Tocilizumab inhibits the signaling of IL-6, an important inflammation moderator. Several kinds of serious adverse events due to tocilizumab have been reviewed by Nishimoto N et al. [3]. Infections such as pneumonia, herpes zoster, acute bronchitis and pyelonephritis are the most frequently observed side effects. However, aside from herpes zoster, only one case of cutaneous adverse effects of tocilizumab has been reported in the English literature [4]. In that report [4], an initial injection of tocilizumab induced numbness and purpura in all four extremities. The purpuric lesion on the left lower limb became necrotic and was treated with a steroid-pulse therapy, resulting in complete epithelializaion of the ulcer and improvement of numbness. The changes may have been due to the direct biological or toxic effects of tocilizumab, or to immune-complex mediated vasculitis associated with skin ulceration with RA. On the other hand, our case was characterized by erythroderma and hypereosinophilia, which was aggravated on each injection. It is suggested that an allergic reaction to tocilizumab underlies the pathogenesis.

In certain transgenic mice, the overexpression of IL-6 under a keratin 14 promoter led to a thicker stratum corneum and retarded hair growth without cutaneous leukocytic infiltration [5]. This raises the possibility of a future therapeutic use of tocilizumab for skin diseases, such as psoriasis. However, it should be kept in mind that tocilizumab might induce severe drug eruptions such as erythroderma, as seen in our patient.

Acknowledgements

We do not have any financial support or conflict of interest for this paper.

References

1 Sato K, Tsuchiya M, Saldanha J, et al. Reshaping a human antibody to inhibit the interleukin 6-dependent tumor cell growth. Cancer Res 1993; 53: 851-6.

2 Nishimoto N, Terao K, Mima T, Nakahara H, Takagi N, Kakehi T. Mechanisms and pathologic significances in increase in serum interleukin-6 (IL-6) and soluble IL-6 receptor after administration of an anti-IL-6 receptor antibody, tocilizumab, in patients with rheumatoid arthritis and Castleman disease. Blood 2008; 112: 3959-64.

3 Nishimoto N, Miyasaka N, Yamamoto K, Kawai S, Takeuchi T, Azuma J. Long-term safety and efficacy of tocilizumab, an anti-interleukin-6 receptor monoclonal anitibody, in monotherapy, in patients with rheumatoid arthritis (the STREAM study): evidence of safety and efficacy in a 5-year extension study.
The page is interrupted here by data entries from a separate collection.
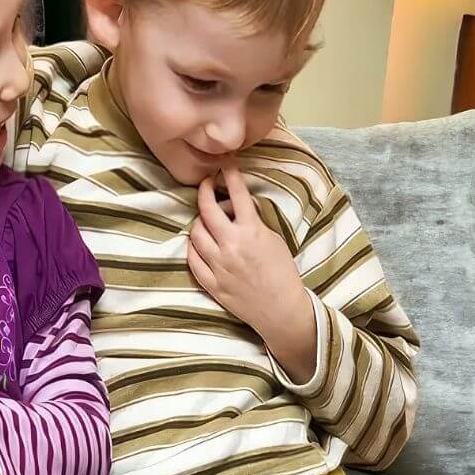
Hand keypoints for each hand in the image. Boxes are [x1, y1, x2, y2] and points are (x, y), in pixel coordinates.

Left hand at [187, 166, 317, 383]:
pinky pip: (192, 259)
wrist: (280, 308)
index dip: (230, 176)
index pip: (237, 195)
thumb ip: (253, 223)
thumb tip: (236, 209)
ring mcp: (218, 265)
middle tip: (206, 185)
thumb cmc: (282, 273)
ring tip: (205, 220)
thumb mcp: (274, 240)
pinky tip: (198, 243)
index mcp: (251, 231)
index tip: (225, 166)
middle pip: (207, 209)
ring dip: (199, 221)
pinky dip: (193, 247)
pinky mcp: (210, 282)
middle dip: (204, 191)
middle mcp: (231, 245)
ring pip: (195, 233)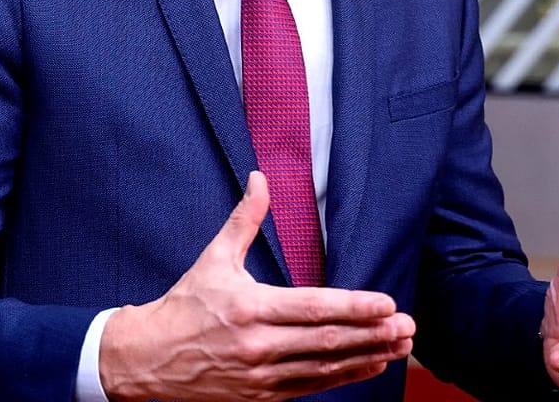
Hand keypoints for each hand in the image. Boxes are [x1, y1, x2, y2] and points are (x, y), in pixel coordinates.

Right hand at [99, 171, 414, 401]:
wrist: (149, 359)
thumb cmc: (185, 305)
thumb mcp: (212, 259)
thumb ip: (244, 220)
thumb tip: (260, 178)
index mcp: (248, 307)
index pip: (312, 307)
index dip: (353, 307)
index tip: (387, 304)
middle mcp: (258, 344)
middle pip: (328, 341)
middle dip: (373, 334)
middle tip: (409, 327)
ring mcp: (262, 375)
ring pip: (325, 368)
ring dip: (368, 357)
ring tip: (400, 347)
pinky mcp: (262, 395)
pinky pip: (312, 387)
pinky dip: (345, 377)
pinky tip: (371, 365)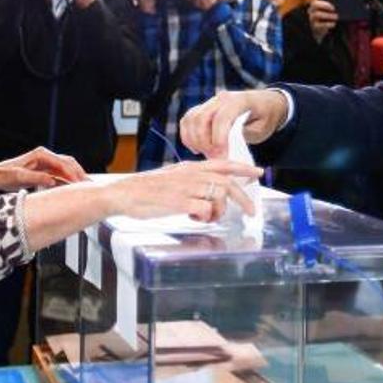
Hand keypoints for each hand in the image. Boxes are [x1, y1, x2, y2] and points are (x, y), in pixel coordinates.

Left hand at [0, 146, 87, 191]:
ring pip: (66, 168)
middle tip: (88, 185)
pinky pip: (60, 174)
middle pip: (68, 162)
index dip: (73, 174)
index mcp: (41, 155)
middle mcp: (45, 156)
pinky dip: (68, 180)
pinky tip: (73, 188)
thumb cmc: (4, 175)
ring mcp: (45, 163)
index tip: (80, 184)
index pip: (63, 163)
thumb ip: (37, 178)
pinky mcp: (43, 170)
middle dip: (79, 173)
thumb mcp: (19, 177)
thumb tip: (52, 181)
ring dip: (75, 177)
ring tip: (84, 187)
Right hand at [100, 159, 260, 221]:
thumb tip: (207, 188)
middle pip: (227, 183)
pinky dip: (205, 217)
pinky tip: (194, 219)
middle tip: (251, 211)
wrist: (125, 193)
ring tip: (208, 218)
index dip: (242, 168)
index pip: (223, 164)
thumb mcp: (172, 176)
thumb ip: (191, 179)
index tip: (257, 172)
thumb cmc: (146, 189)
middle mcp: (191, 175)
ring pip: (219, 197)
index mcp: (190, 167)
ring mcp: (186, 188)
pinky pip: (205, 210)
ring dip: (219, 211)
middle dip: (243, 198)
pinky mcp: (180, 203)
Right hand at [180, 88, 288, 159]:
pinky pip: (188, 120)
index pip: (222, 118)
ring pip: (191, 119)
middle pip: (202, 118)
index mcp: (239, 101)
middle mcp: (221, 98)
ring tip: (205, 154)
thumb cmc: (266, 118)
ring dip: (194, 139)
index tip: (220, 156)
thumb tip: (226, 149)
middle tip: (213, 158)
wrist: (265, 104)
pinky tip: (197, 148)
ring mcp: (211, 101)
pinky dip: (188, 135)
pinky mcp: (203, 108)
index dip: (218, 139)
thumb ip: (243, 136)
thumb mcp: (261, 129)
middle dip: (204, 142)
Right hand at [308, 0, 337, 42]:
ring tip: (337, 16)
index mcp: (318, 2)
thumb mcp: (329, 11)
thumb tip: (344, 5)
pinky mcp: (315, 26)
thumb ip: (334, 6)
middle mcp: (313, 9)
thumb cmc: (326, 17)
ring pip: (317, 14)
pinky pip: (320, 25)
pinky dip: (328, 24)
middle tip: (334, 8)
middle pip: (315, 4)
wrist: (320, 29)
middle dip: (325, 5)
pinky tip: (334, 24)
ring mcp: (312, 18)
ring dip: (328, 15)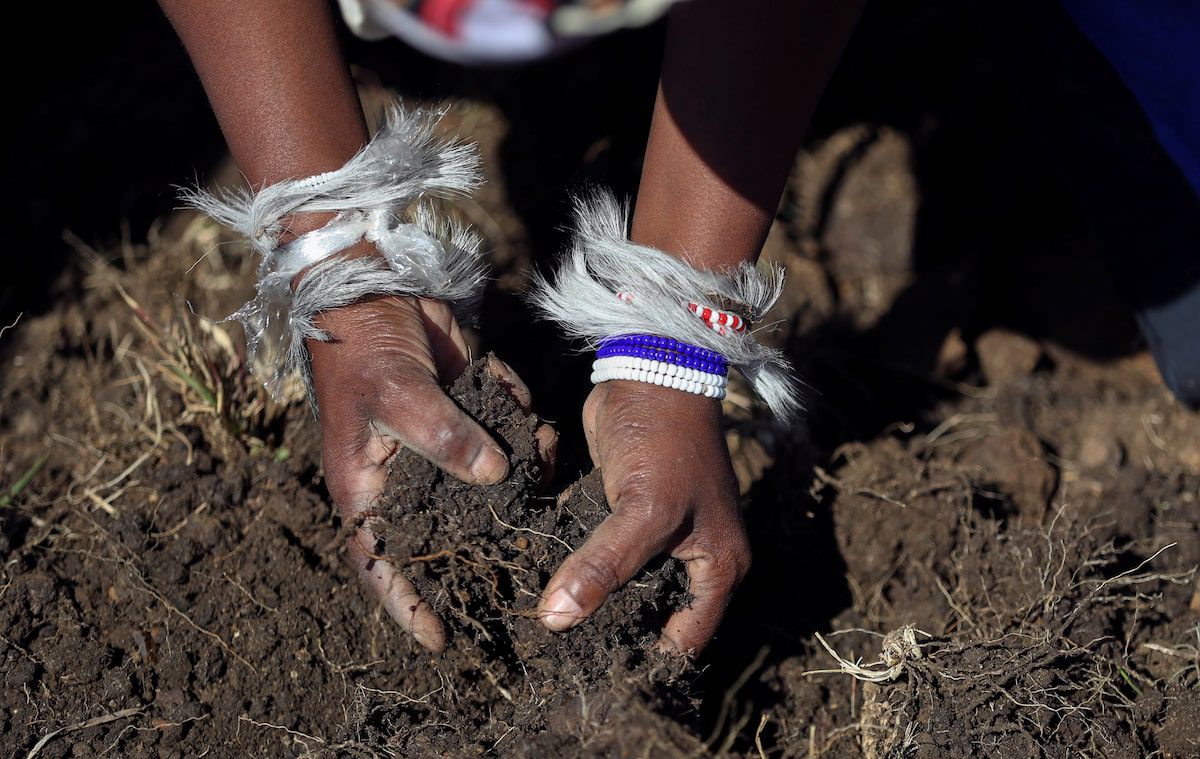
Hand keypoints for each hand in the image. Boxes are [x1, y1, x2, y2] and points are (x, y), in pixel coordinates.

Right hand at [310, 295, 553, 651]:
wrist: (374, 288)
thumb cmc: (363, 349)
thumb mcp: (397, 396)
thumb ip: (445, 439)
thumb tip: (496, 477)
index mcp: (367, 487)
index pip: (380, 563)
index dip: (406, 605)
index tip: (439, 641)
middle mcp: (403, 476)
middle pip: (443, 530)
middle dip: (484, 542)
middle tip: (527, 564)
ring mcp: (438, 444)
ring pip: (484, 482)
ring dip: (518, 471)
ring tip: (543, 460)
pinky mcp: (466, 413)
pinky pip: (500, 434)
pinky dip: (518, 424)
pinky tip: (526, 411)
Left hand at [537, 380, 749, 654]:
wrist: (651, 370)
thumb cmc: (665, 439)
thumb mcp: (644, 509)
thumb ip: (604, 567)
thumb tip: (555, 622)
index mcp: (718, 569)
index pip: (682, 641)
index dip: (642, 662)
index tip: (590, 678)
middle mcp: (693, 560)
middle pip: (648, 618)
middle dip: (607, 634)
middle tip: (555, 660)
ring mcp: (658, 538)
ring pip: (619, 588)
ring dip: (586, 600)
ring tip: (540, 627)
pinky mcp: (624, 515)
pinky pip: (599, 556)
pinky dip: (575, 566)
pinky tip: (538, 583)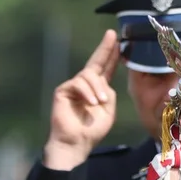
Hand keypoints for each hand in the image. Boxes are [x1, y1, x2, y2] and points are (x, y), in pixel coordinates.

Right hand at [44, 29, 120, 169]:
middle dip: (105, 48)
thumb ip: (109, 94)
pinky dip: (87, 93)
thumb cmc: (92, 130)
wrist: (77, 143)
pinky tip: (91, 103)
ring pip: (88, 75)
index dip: (111, 54)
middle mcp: (86, 84)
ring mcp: (73, 86)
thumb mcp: (108, 111)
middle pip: (95, 62)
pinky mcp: (63, 90)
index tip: (117, 40)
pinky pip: (78, 84)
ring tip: (100, 103)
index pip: (106, 68)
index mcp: (98, 88)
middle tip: (112, 36)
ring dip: (97, 89)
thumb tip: (105, 83)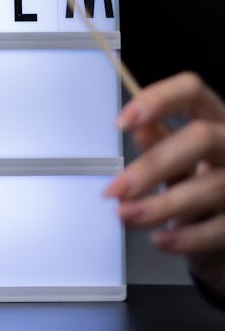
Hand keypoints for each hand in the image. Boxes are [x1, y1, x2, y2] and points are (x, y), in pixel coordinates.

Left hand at [104, 72, 224, 296]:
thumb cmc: (200, 184)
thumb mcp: (179, 159)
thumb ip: (161, 142)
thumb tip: (139, 129)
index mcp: (214, 118)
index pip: (191, 90)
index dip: (157, 100)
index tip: (121, 122)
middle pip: (202, 138)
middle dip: (154, 164)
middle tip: (117, 188)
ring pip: (208, 186)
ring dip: (160, 205)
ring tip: (127, 215)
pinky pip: (219, 228)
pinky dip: (186, 238)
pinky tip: (160, 240)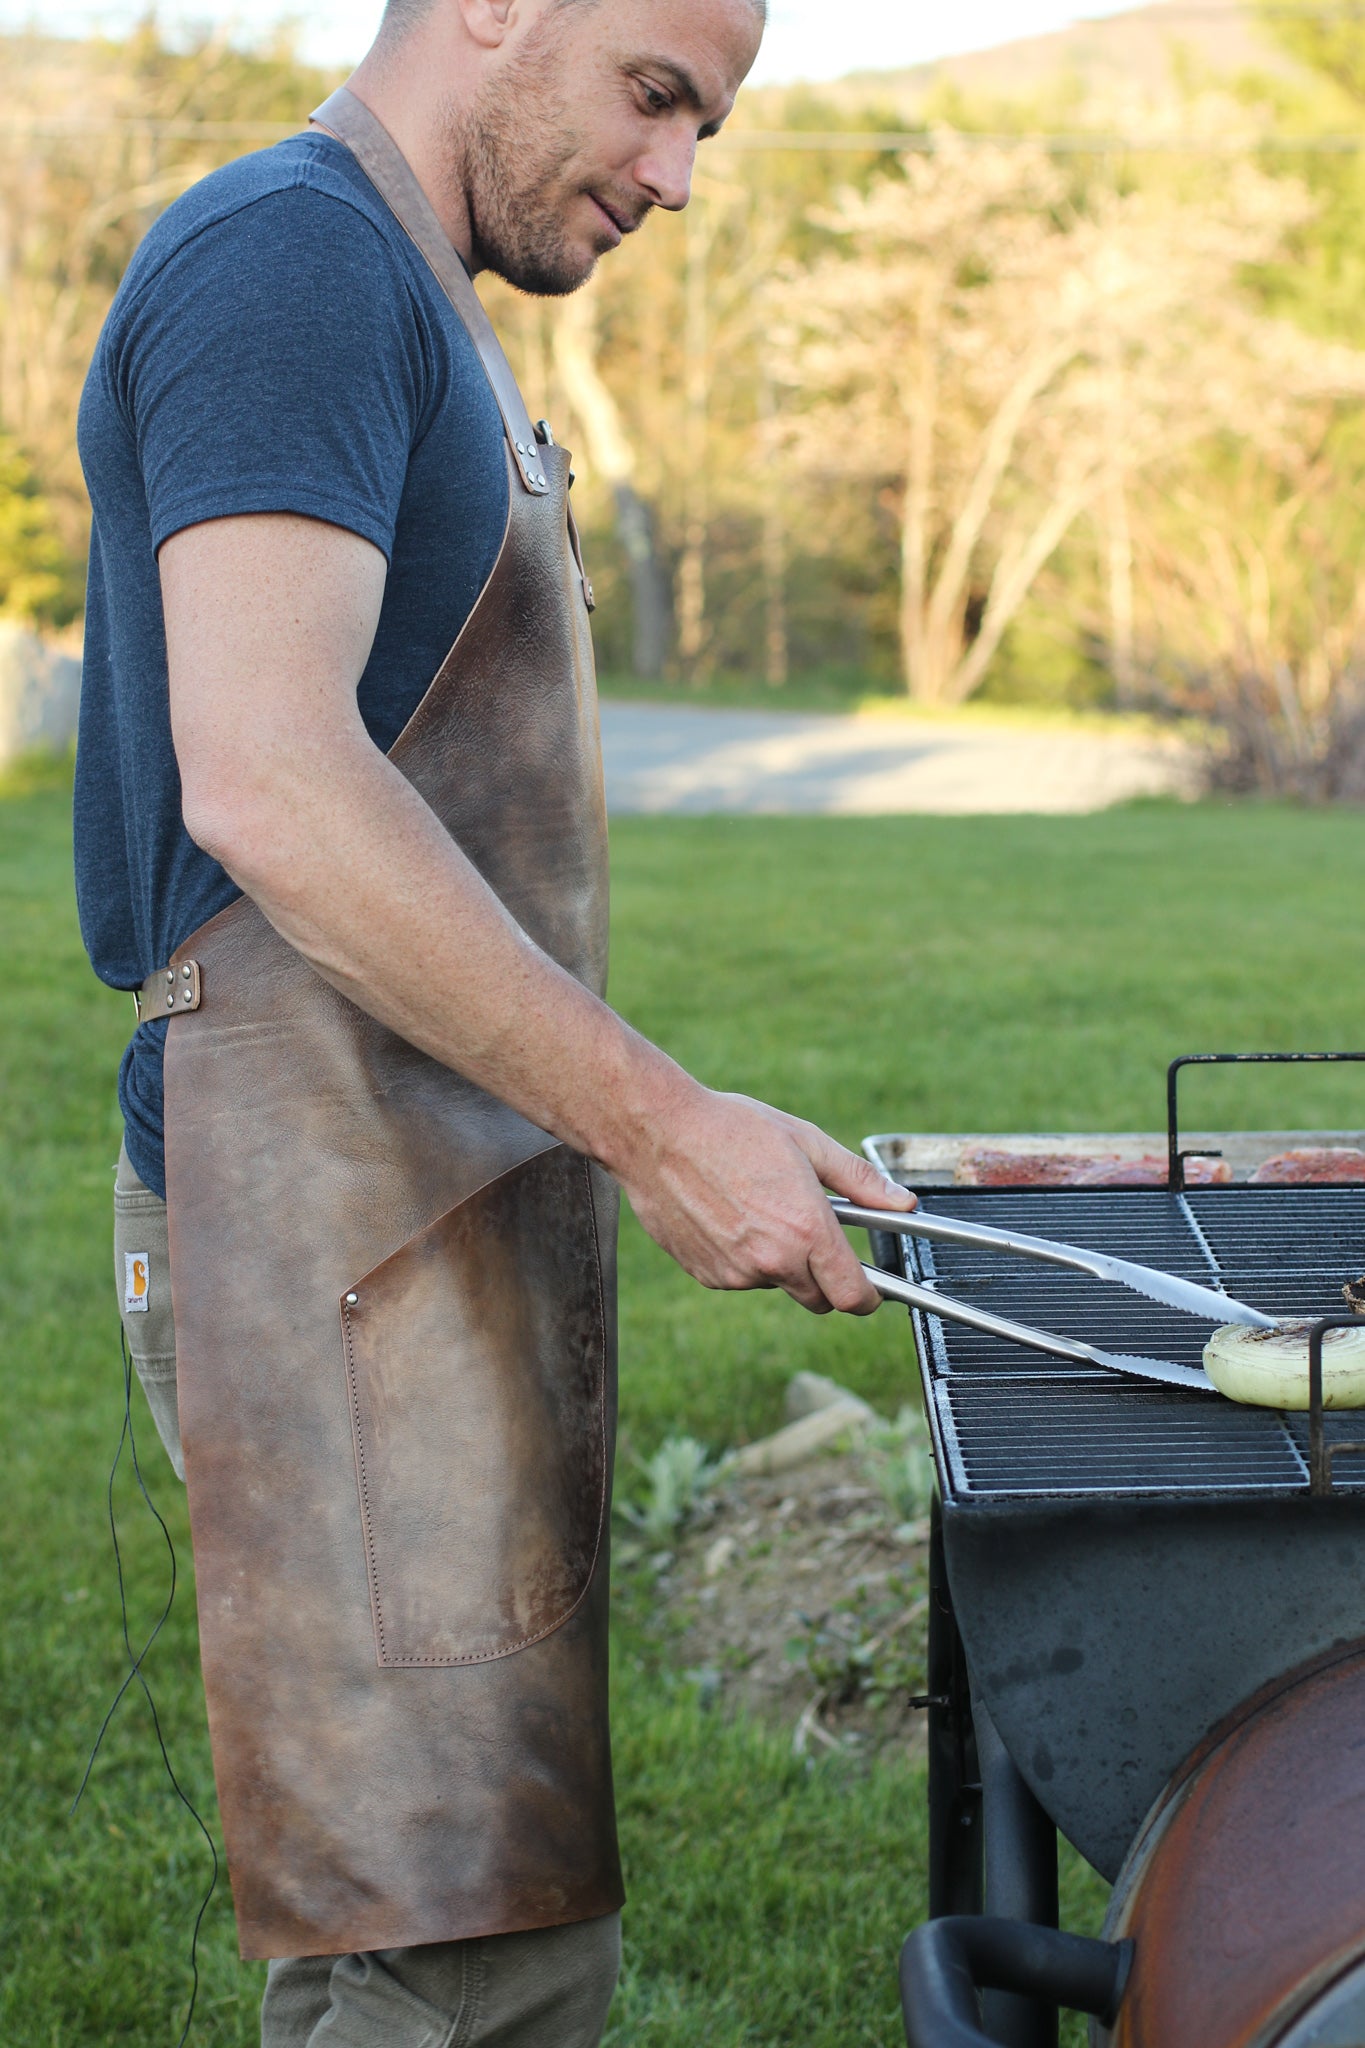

Ann Rheum Dis 2008; (in press).

4 Sugiura F, Kojima T, Oguchi T, et al. A case of peripheral neuropathy and skin ulcer in a patient with rheumatoid arthritis after a single infusion of tocilizumab. Mod Rheumatol 2008; (in press).

5 Turksen K, Kupper T, Degenstein L, Williams I, Fuchs E. Interleukin 6: insights to its function in skin by overexpression in transgenic mice. Proc Natl Acad Sci USA 1992; 89: 5068-72.